### Working data ###
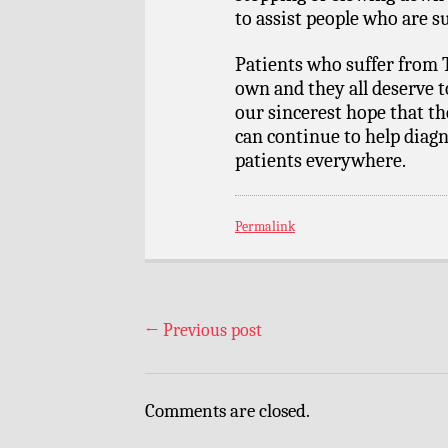
to assist people who are su
Patients who suffer from T
own and they all deserve to 
our sincerest hope that t
can continue to help diagn
patients everywhere.
Permalink
←
Previous post
Comments are closed.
###
Copy the listing in full and without alteration, omitting every picture.

Written solution:
to assist people who are su
Patients who suffer from T
own and they all deserve to 
our sincerest hope that t
can continue to help diagn
patients everywhere.
Permalink
←
Previous post
Comments are closed.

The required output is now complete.